Final answer:
The zeros of each quadratic equation are found using the quadratic formula or by factoring, leading to the zeros: A. ±2, B. two real solutions, C. ±3/2, and D. -2, -3.
Step-by-step explanation:
The zeros of a quadratic equation ax²+bx+c = 0 can be found using the quadratic formula, which is x = (-b ± √(b²-4ac))/(2a). For the given equations:
- For A. x² - 4 = 0, the zeros are x = ±2 because x² = 4.

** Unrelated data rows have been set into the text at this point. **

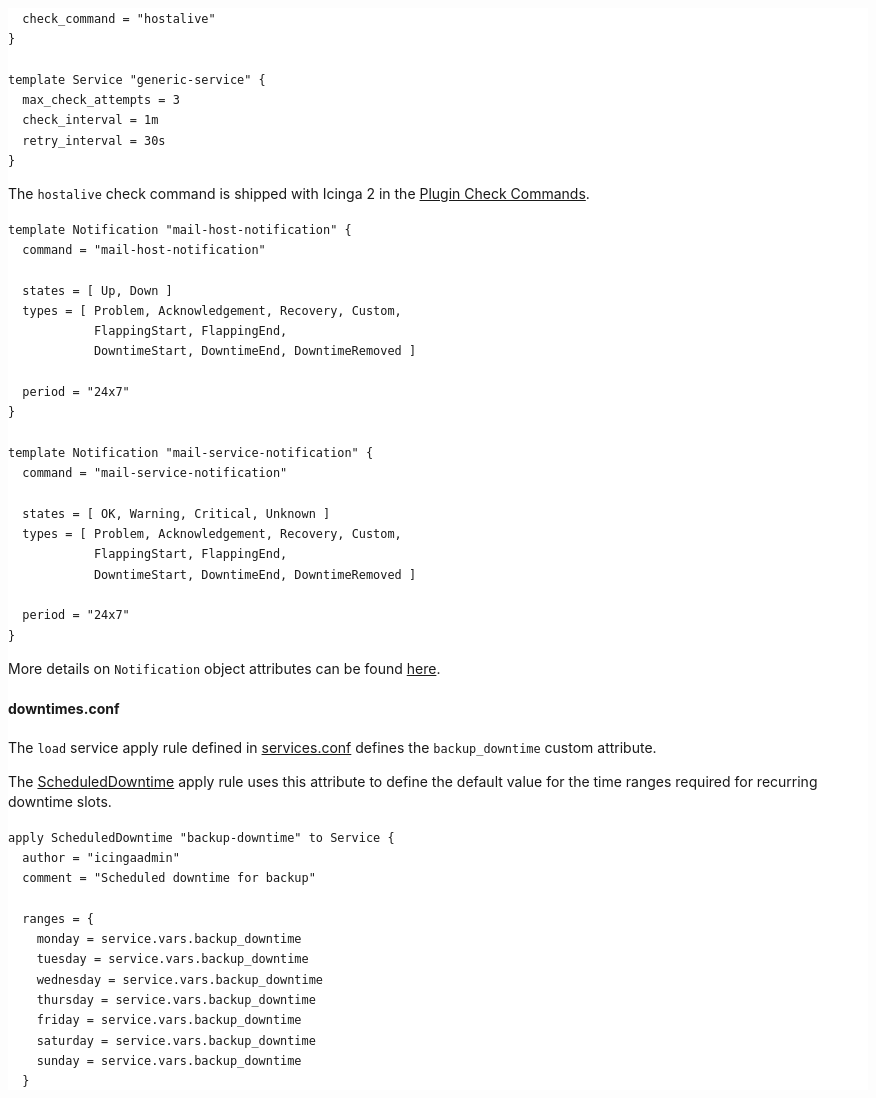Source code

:       check_command = "hostalive"
    }

    template Service "generic-service" {
      max_check_attempts = 3
      check_interval = 1m
      retry_interval = 30s
    }

The `hostalive` check command is shipped with Icinga 2 in the
[Plugin Check Commands](#plugin-check-commands).


    template Notification "mail-host-notification" {
      command = "mail-host-notification"

      states = [ Up, Down ]
      types = [ Problem, Acknowledgement, Recovery, Custom,
                FlappingStart, FlappingEnd,
                DowntimeStart, DowntimeEnd, DowntimeRemoved ]

      period = "24x7"
    }

    template Notification "mail-service-notification" {
      command = "mail-service-notification"

      states = [ OK, Warning, Critical, Unknown ]
      types = [ Problem, Acknowledgement, Recovery, Custom,
                FlappingStart, FlappingEnd,
                DowntimeStart, DowntimeEnd, DowntimeRemoved ]

      period = "24x7"
    }

More details on `Notification` object attributes can be found [here](#objecttype-notification).


#### <a id="downtimes-conf"></a> downtimes.conf

The `load` service apply rule defined in [services.conf](#services-conf) defines
the `backup_downtime` custom attribute.

The [ScheduledDowntime](#objecttype-scheduleddowntime) apply rule uses this attribute
to define the default value for the time ranges required for recurring downtime slots.

    apply ScheduledDowntime "backup-downtime" to Service {
      author = "icingaadmin"
      comment = "Scheduled downtime for backup"

      ranges = {
        monday = service.vars.backup_downtime
        tuesday = service.vars.backup_downtime
        wednesday = service.vars.backup_downtime
        thursday = service.vars.backup_downtime
        friday = service.vars.backup_downtime
        saturday = service.vars.backup_downtime
        sunday = service.vars.backup_downtime
      }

- For B. 2x² + 3x + 1 = 0, we apply the quadratic formula to find the zeros: x = (-3 ± √(3²-4*2*1))/(2*2), which simplifies to two real solutions.
- For C. 4x² - 9 = 0, this is a difference of squares which can be written as (2x + 3)(2x - 3) = 0, giving zeros at x = ±3/2.
- For D. x² + 5x + 6 = 0, this can be factored to (x + 2)(x + 3) = 0, yielding zeros at x = -2 and x = -3.
For the additional equation x² + 1.2 x 10⁻²x - 6.0 × 10⁻³ = 0, using the quadratic formula will provide its zeros. The same method applies for x² +0.0211x -0.0211 = 0, rearranging it into standard quadratic form and then applying the quadratic formula.